Friday, October 15, 2004

Relevance rank and desktop search

Don Park doubts that Google Desktop Search, or any desktop search for that matter, can ever be compelling because page rank doesn't work for files on your desktop:
    The problem with desktop search is that, while the file system, email archives, and browser cache offers extra metadata, there are no hyperlinks among desktop documents. Without hyperlinks, you can't do page ranking Google is famous for.

    The core problem here is that search engines like Google throws everything into one pot. For web search, all the web pages on the Net gets thrown into that pot. Thankfully, hyperlink-based pageranking pulls the good stuff to surface with minimal hassle. With desktop search, all of your documents gets thrown into the pot without an equivalent of page ranking to measure relevance. IMHO, there aren't enough metadata on the desktop to achieve the same level of utility Google web search offers.
Page rank is great, but I think this overstates its importance. All is not lost without page rank.

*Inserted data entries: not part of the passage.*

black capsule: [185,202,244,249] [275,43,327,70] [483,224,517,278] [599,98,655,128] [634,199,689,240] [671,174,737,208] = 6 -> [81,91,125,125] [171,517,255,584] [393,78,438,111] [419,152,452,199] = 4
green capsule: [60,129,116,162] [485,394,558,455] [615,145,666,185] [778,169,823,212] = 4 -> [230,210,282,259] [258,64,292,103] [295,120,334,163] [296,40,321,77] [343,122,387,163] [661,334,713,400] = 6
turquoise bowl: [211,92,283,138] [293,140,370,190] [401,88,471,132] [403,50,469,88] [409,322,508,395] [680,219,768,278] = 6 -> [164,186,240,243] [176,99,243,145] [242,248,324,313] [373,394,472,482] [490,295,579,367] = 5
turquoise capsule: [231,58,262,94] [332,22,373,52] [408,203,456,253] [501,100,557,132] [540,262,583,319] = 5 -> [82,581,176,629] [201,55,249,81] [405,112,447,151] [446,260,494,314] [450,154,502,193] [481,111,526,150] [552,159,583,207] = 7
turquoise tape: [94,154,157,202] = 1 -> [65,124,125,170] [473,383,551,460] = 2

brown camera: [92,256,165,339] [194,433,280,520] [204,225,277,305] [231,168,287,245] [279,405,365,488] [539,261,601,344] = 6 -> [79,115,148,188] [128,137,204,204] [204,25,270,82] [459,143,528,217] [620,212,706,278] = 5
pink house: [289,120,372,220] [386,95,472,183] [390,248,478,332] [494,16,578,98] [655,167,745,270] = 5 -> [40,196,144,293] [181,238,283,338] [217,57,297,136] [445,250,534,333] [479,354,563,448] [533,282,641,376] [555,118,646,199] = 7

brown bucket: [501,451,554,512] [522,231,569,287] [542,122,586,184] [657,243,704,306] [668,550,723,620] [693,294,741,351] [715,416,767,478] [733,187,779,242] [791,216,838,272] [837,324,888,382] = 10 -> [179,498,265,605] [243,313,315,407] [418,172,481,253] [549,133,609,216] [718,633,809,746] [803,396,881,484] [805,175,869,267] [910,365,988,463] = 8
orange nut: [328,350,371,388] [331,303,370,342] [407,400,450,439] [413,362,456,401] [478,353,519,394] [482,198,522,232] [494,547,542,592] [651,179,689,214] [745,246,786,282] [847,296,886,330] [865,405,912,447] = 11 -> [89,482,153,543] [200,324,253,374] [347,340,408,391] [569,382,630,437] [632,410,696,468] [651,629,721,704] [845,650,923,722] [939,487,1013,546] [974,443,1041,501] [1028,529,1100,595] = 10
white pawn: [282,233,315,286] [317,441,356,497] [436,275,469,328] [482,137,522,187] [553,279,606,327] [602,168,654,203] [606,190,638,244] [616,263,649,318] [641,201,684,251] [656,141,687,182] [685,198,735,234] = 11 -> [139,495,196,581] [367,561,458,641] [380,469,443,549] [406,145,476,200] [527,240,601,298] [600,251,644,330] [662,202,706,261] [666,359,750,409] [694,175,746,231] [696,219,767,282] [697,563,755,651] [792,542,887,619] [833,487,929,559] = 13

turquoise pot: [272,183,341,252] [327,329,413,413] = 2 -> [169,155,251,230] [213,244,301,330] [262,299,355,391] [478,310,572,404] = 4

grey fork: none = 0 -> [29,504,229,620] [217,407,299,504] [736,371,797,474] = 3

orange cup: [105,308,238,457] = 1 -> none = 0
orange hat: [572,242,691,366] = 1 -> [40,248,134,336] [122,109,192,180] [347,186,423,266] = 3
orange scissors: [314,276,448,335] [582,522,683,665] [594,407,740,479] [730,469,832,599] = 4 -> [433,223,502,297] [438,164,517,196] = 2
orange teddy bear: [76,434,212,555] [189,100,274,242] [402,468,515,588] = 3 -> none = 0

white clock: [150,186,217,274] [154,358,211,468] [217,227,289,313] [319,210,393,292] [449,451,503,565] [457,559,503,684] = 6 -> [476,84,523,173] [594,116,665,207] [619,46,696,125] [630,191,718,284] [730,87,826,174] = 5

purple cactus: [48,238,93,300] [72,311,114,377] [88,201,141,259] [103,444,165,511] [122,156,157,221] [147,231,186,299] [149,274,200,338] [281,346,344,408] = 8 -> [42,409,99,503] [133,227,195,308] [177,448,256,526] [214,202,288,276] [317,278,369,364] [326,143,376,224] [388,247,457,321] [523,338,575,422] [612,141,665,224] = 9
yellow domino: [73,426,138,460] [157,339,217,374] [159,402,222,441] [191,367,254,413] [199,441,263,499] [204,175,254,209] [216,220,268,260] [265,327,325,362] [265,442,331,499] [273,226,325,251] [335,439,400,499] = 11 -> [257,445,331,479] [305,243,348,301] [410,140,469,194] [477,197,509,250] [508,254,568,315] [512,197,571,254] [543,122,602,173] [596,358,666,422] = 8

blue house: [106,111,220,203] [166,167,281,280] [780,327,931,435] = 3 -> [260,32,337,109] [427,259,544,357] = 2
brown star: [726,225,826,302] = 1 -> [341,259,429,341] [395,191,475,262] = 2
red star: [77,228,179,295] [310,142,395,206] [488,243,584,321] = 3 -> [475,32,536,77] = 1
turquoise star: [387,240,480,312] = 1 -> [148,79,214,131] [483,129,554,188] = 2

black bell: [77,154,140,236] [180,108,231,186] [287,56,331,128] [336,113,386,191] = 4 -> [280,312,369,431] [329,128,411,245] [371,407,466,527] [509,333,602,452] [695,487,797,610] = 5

Approximate understanding of the content and context of document text can determine importance and relevance. Full natural language understanding isn't necessary; statistical analysis of the text and structure of documents can be sufficient.

1 comment:

Hjalmar said...

I would guess that the desktop equivalent of PageRank would be how often a particular file, web page or email message has been accessed by the user. It gives an indication of the importance of the item to the user.

We use the number of accesses with good results on Spurl.net to measure the importance of given links to the user.